PEARCE
 AIR FORCE BASE, Australia — Malaysia’s prime minister said Monday that 
further analysis of satellite data confirmed that the missing Malaysian 
airliner went down in the southern Indian Ocean. The announcement 
narrowed the search area but left many questions unanswered about why it
 flew to such a remote part of the world.
Experts
 had previously held out the possibility that the jet could have flown 
north instead, toward Central Asia, but the new data showed that it 
could have gone only south, said the prime minister, Najib Razak.
Mr.
 Najib appeared eager to bring closure to the families of the passengers
 on Malaysia Airlines Flight 370, two-thirds of whom are Chinese. The 
families have grown increasingly angry about the lack of clear 
information about the plane’s fate. The Boeing 777, with 227 passengers 
and 12 crew members onboard, was headed from Kuala Lumpur to Beijing 
when it disappeared on March 8.
The
 aircraft’s last known position, according to the analysis, “is a remote
 location, far from any possible landing sites,” Mr.
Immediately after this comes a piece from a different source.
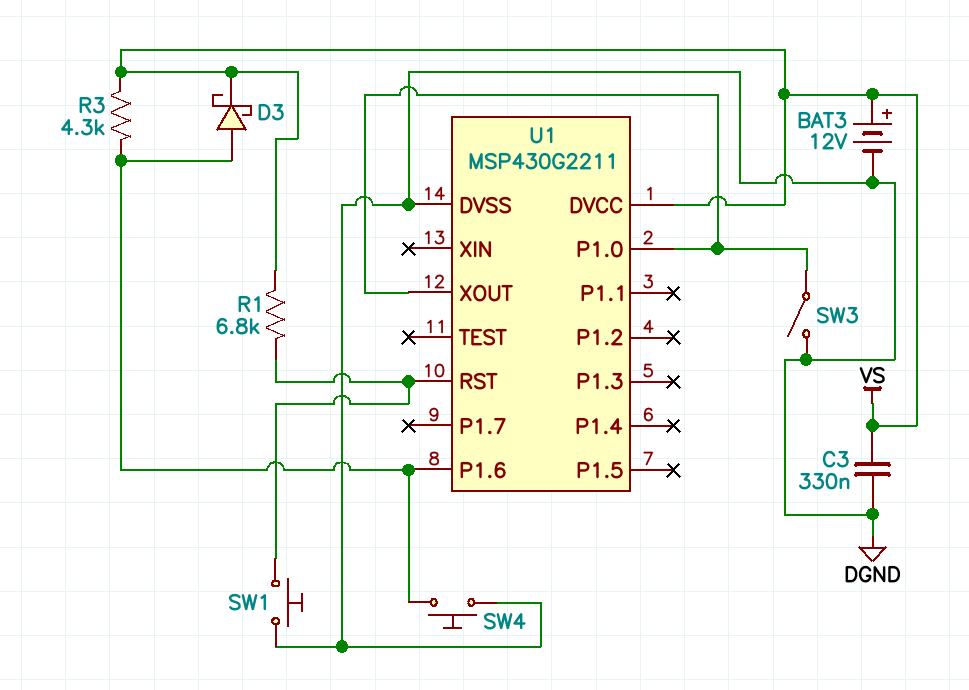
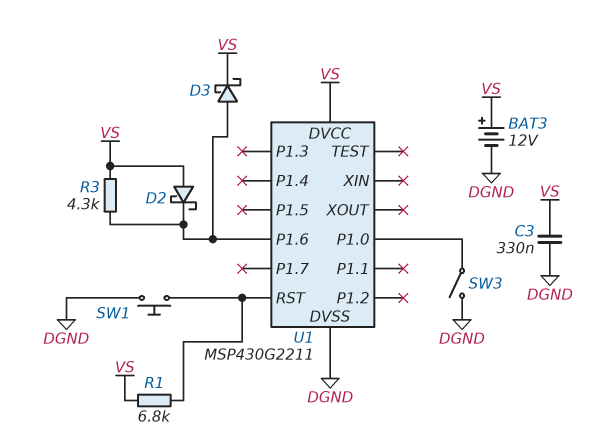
D2: none -> schottky (A VS, K U1/P1.6)
SW4: button (DGND, U1/P1.6) -> none
U1 pin XOUT: U1/P1.0 -> none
Najib said. “It is 
therefore with deep sadness and regret that I must inform you that, 
according to this new data, Flight MH370 ended in the southern Indian 
Ocean.”
The
 new analysis of the flight path, the prime minister said, came from 
Inmarsat, the British company that provided the satellite data, and from
 Britain’s air safety agency. The company had “used a type of analysis 
never before used in an investigation of this sort,” he said.